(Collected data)
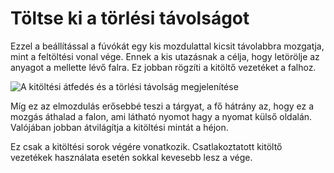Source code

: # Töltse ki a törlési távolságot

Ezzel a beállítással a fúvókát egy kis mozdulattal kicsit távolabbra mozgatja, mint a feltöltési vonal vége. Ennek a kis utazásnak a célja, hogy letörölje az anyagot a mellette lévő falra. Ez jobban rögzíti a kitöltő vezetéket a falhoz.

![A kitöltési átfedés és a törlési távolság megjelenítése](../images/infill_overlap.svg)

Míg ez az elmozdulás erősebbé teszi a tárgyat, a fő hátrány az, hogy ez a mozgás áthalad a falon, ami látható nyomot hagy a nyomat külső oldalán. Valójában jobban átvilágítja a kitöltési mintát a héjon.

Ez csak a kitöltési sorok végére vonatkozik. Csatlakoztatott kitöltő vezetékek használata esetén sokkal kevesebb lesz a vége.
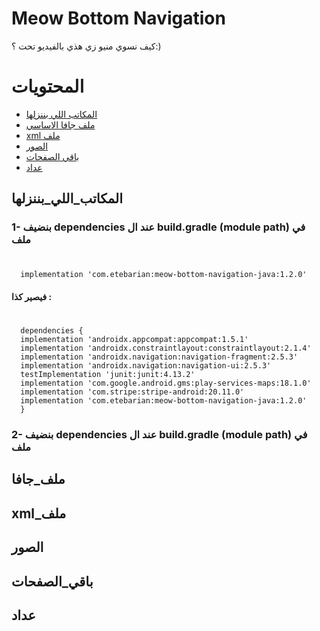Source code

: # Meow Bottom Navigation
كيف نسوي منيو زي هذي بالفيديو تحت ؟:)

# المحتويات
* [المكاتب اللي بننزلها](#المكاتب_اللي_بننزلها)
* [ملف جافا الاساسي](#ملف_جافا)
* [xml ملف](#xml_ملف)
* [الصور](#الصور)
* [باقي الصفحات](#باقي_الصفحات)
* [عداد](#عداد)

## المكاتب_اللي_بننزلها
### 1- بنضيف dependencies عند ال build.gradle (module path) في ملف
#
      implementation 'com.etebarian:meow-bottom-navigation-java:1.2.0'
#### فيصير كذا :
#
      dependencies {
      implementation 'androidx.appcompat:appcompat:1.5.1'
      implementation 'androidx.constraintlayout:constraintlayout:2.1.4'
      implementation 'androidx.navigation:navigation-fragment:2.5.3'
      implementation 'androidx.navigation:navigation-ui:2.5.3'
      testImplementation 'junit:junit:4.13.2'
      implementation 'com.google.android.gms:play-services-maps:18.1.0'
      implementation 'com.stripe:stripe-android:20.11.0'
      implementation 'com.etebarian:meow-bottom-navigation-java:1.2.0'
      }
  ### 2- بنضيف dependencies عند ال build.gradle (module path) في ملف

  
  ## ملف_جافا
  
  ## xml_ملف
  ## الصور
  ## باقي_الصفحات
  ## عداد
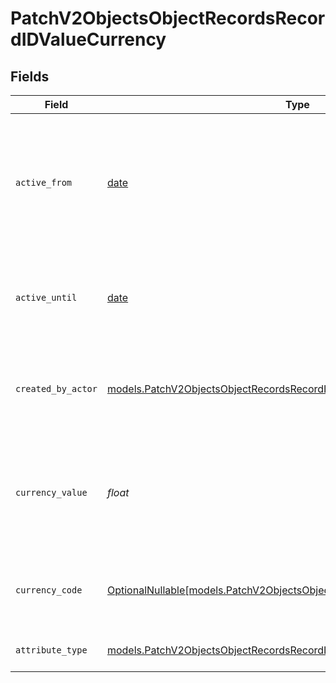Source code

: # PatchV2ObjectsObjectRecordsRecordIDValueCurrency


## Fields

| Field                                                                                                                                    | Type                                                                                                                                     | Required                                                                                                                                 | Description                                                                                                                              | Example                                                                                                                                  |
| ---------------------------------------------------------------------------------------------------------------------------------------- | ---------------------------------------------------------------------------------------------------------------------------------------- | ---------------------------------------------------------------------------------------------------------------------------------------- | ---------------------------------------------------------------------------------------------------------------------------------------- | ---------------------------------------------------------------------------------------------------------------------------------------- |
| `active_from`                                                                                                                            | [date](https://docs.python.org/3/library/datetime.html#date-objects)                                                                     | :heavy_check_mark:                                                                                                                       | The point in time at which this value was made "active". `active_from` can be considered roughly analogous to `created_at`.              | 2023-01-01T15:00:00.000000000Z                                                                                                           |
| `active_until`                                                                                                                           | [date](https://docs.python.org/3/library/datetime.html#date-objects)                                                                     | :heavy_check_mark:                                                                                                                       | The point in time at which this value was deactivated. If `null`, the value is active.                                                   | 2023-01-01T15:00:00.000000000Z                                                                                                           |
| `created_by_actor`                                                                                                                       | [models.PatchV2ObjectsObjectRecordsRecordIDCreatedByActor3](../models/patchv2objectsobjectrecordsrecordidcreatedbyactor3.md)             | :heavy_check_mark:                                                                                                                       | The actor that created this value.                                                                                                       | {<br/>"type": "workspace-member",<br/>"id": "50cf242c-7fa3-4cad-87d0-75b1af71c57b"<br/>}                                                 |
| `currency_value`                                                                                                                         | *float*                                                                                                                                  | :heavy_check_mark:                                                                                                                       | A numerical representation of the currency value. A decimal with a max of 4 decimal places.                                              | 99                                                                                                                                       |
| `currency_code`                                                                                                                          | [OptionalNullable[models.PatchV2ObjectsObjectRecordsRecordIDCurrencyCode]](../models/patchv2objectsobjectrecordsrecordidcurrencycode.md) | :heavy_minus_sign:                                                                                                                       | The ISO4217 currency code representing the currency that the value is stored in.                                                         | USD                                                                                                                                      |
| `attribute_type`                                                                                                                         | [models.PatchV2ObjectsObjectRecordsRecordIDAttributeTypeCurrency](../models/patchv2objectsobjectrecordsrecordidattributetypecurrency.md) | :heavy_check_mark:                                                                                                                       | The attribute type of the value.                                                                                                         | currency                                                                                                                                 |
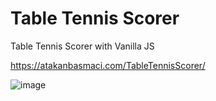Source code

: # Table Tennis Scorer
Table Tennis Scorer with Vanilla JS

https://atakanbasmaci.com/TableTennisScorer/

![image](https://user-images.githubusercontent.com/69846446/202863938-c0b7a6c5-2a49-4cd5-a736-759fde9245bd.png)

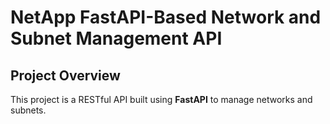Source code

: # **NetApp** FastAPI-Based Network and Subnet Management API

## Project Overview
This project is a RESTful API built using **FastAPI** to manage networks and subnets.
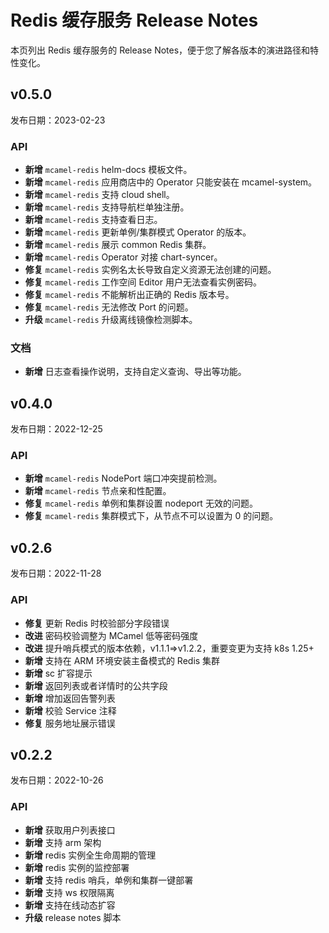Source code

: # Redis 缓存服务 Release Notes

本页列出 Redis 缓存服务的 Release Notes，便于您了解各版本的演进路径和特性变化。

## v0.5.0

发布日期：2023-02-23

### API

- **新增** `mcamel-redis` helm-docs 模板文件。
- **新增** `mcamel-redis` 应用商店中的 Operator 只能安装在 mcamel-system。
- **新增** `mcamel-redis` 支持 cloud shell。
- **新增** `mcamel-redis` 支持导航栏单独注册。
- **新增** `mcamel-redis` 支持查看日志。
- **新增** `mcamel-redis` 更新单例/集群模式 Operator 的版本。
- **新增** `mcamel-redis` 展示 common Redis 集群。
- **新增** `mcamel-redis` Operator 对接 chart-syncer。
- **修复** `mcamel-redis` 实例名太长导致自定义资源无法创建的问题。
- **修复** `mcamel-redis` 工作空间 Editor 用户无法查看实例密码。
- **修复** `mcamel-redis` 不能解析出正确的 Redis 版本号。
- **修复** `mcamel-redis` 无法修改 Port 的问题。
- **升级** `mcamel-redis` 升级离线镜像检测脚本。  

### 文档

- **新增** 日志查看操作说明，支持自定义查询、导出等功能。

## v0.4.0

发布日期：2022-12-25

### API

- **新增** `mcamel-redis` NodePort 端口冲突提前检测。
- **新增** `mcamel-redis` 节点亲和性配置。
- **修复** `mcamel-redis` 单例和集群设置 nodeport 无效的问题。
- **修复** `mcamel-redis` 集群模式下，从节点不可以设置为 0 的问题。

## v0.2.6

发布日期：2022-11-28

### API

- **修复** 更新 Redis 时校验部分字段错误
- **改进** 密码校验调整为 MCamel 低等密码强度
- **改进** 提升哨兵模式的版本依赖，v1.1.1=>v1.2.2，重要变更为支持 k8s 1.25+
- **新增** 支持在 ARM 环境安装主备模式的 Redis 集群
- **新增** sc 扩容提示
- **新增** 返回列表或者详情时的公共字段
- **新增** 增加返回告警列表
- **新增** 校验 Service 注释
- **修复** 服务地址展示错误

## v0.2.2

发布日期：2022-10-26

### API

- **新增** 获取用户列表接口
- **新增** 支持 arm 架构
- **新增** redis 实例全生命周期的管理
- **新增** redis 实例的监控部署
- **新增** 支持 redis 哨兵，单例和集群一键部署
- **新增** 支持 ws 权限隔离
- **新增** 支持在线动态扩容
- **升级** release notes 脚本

# What the task asks:
Return every line of the listing above verbatim, but leave out the pictures.

# Output of the exercise:
Source code

: # Töltse ki a törlési távolságot

Ezzel a beállítással a fúvókát egy kis mozdulattal kicsit távolabbra mozgatja, mint a feltöltési vonal vége. Ennek a kis utazásnak a célja, hogy letörölje az anyagot a mellette lévő falra. Ez jobban rögzíti a kitöltő vezetéket a falhoz.

![A kitöltési átfedés és a törlési távolság megjelenítése](../images/infill_overlap.svg)

Míg ez az elmozdulás erősebbé teszi a tárgyat, a fő hátrány az, hogy ez a mozgás áthalad a falon, ami látható nyomot hagy a nyomat külső oldalán. Valójában jobban átvilágítja a kitöltési mintát a héjon.

Ez csak a kitöltési sorok végére vonatkozik. Csatlakoztatott kitöltő vezetékek használata esetén sokkal kevesebb lesz a vége.
Source code

: # Meow Bottom Navigation
كيف نسوي منيو زي هذي بالفيديو تحت ؟:)

# المحتويات
* [المكاتب اللي بننزلها](#المكاتب_اللي_بننزلها)
* [ملف جافا الاساسي](#ملف_جافا)
* [xml ملف](#xml_ملف)
* [الصور](#الصور)
* [باقي الصفحات](#باقي_الصفحات)
* [عداد](#عداد)

## المكاتب_اللي_بننزلها
### 1- بنضيف dependencies عند ال build.gradle (module path) في ملف
#
      implementation 'com.etebarian:meow-bottom-navigation-java:1.2.0'
#### فيصير كذا :
#
      dependencies {
      implementation 'androidx.appcompat:appcompat:1.5.1'
      implementation 'androidx.constraintlayout:constraintlayout:2.1.4'
      implementation 'androidx.navigation:navigation-fragment:2.5.3'
      implementation 'androidx.navigation:navigation-ui:2.5.3'
      testImplementation 'junit:junit:4.13.2'
      implementation 'com.google.android.gms:play-services-maps:18.1.0'
      implementation 'com.stripe:stripe-android:20.11.0'
      implementation 'com.etebarian:meow-bottom-navigation-java:1.2.0'
      }
  ### 2- بنضيف dependencies عند ال build.gradle (module path) في ملف

  
  ## ملف_جافا
  
  ## xml_ملف
  ## الصور
  ## باقي_الصفحات
  ## عداد
Source code

: # PatchV2ObjectsObjectRecordsRecordIDValueCurrency


## Fields

| Field                                                                                                                                    | Type                                                                                                                                     | Required                                                                                                                                 | Description                                                                                                                              | Example                                                                                                                                  |
| ---------------------------------------------------------------------------------------------------------------------------------------- | ---------------------------------------------------------------------------------------------------------------------------------------- | ---------------------------------------------------------------------------------------------------------------------------------------- | ---------------------------------------------------------------------------------------------------------------------------------------- | ---------------------------------------------------------------------------------------------------------------------------------------- |
| `active_from`                                                                                                                            | [date](https://docs.python.org/3/library/datetime.html#date-objects)                                                                     | :heavy_check_mark:                                                                                                                       | The point in time at which this value was made "active". `active_from` can be considered roughly analogous to `created_at`.              | 2023-01-01T15:00:00.000000000Z                                                                                                           |
| `active_until`                                                                                                                           | [date](https://docs.python.org/3/library/datetime.html#date-objects)                                                                     | :heavy_check_mark:                                                                                                                       | The point in time at which this value was deactivated. If `null`, the value is active.                                                   | 2023-01-01T15:00:00.000000000Z                                                                                                           |
| `created_by_actor`                                                                                                                       | [models.PatchV2ObjectsObjectRecordsRecordIDCreatedByActor3](../models/patchv2objectsobjectrecordsrecordidcreatedbyactor3.md)             | :heavy_check_mark:                                                                                                                       | The actor that created this value.                                                                                                       | {<br/>"type": "workspace-member",<br/>"id": "50cf242c-7fa3-4cad-87d0-75b1af71c57b"<br/>}                                                 |
| `currency_value`                                                                                                                         | *float*                                                                                                                                  | :heavy_check_mark:                                                                                                                       | A numerical representation of the currency value. A decimal with a max of 4 decimal places.                                              | 99                                                                                                                                       |
| `currency_code`                                                                                                                          | [OptionalNullable[models.PatchV2ObjectsObjectRecordsRecordIDCurrencyCode]](../models/patchv2objectsobjectrecordsrecordidcurrencycode.md) | :heavy_minus_sign:                                                                                                                       | The ISO4217 currency code representing the currency that the value is stored in.                                                         | USD                                                                                                                                      |
| `attribute_type`                                                                                                                         | [models.PatchV2ObjectsObjectRecordsRecordIDAttributeTypeCurrency](../models/patchv2objectsobjectrecordsrecordidattributetypecurrency.md) | :heavy_check_mark:                                                                                                                       | The attribute type of the value.                                                                                                         | currency                                                                                                                                 |
Source code

: # Table Tennis Scorer
Table Tennis Scorer with Vanilla JS

https://atakanbasmaci.com/TableTennisScorer/

![image](https://user-images.githubusercontent.com/69846446/202863938-c0b7a6c5-2a49-4cd5-a736-759fde9245bd.png)

Source code

: # **NetApp** FastAPI-Based Network and Subnet Management API

## Project Overview
This project is a RESTful API built using **FastAPI** to manage networks and subnets.
Source code

: # Redis 缓存服务 Release Notes

本页列出 Redis 缓存服务的 Release Notes，便于您了解各版本的演进路径和特性变化。

## v0.5.0

发布日期：2023-02-23

### API

- **新增** `mcamel-redis` helm-docs 模板文件。
- **新增** `mcamel-redis` 应用商店中的 Operator 只能安装在 mcamel-system。
- **新增** `mcamel-redis` 支持 cloud shell。
- **新增** `mcamel-redis` 支持导航栏单独注册。
- **新增** `mcamel-redis` 支持查看日志。
- **新增** `mcamel-redis` 更新单例/集群模式 Operator 的版本。
- **新增** `mcamel-redis` 展示 common Redis 集群。
- **新增** `mcamel-redis` Operator 对接 chart-syncer。
- **修复** `mcamel-redis` 实例名太长导致自定义资源无法创建的问题。
- **修复** `mcamel-redis` 工作空间 Editor 用户无法查看实例密码。
- **修复** `mcamel-redis` 不能解析出正确的 Redis 版本号。
- **修复** `mcamel-redis` 无法修改 Port 的问题。
- **升级** `mcamel-redis` 升级离线镜像检测脚本。  

### 文档

- **新增** 日志查看操作说明，支持自定义查询、导出等功能。

## v0.4.0

发布日期：2022-12-25

### API

- **新增** `mcamel-redis` NodePort 端口冲突提前检测。
- **新增** `mcamel-redis` 节点亲和性配置。
- **修复** `mcamel-redis` 单例和集群设置 nodeport 无效的问题。
- **修复** `mcamel-redis` 集群模式下，从节点不可以设置为 0 的问题。

## v0.2.6

发布日期：2022-11-28

### API

- **修复** 更新 Redis 时校验部分字段错误
- **改进** 密码校验调整为 MCamel 低等密码强度
- **改进** 提升哨兵模式的版本依赖，v1.1.1=>v1.2.2，重要变更为支持 k8s 1.25+
- **新增** 支持在 ARM 环境安装主备模式的 Redis 集群
- **新增** sc 扩容提示
- **新增** 返回列表或者详情时的公共字段
- **新增** 增加返回告警列表
- **新增** 校验 Service 注释
- **修复** 服务地址展示错误

## v0.2.2

发布日期：2022-10-26

### API

- **新增** 获取用户列表接口
- **新增** 支持 arm 架构
- **新增** redis 实例全生命周期的管理
- **新增** redis 实例的监控部署
- **新增** 支持 redis 哨兵，单例和集群一键部署
- **新增** 支持 ws 权限隔离
- **新增** 支持在线动态扩容
- **升级** release notes 脚本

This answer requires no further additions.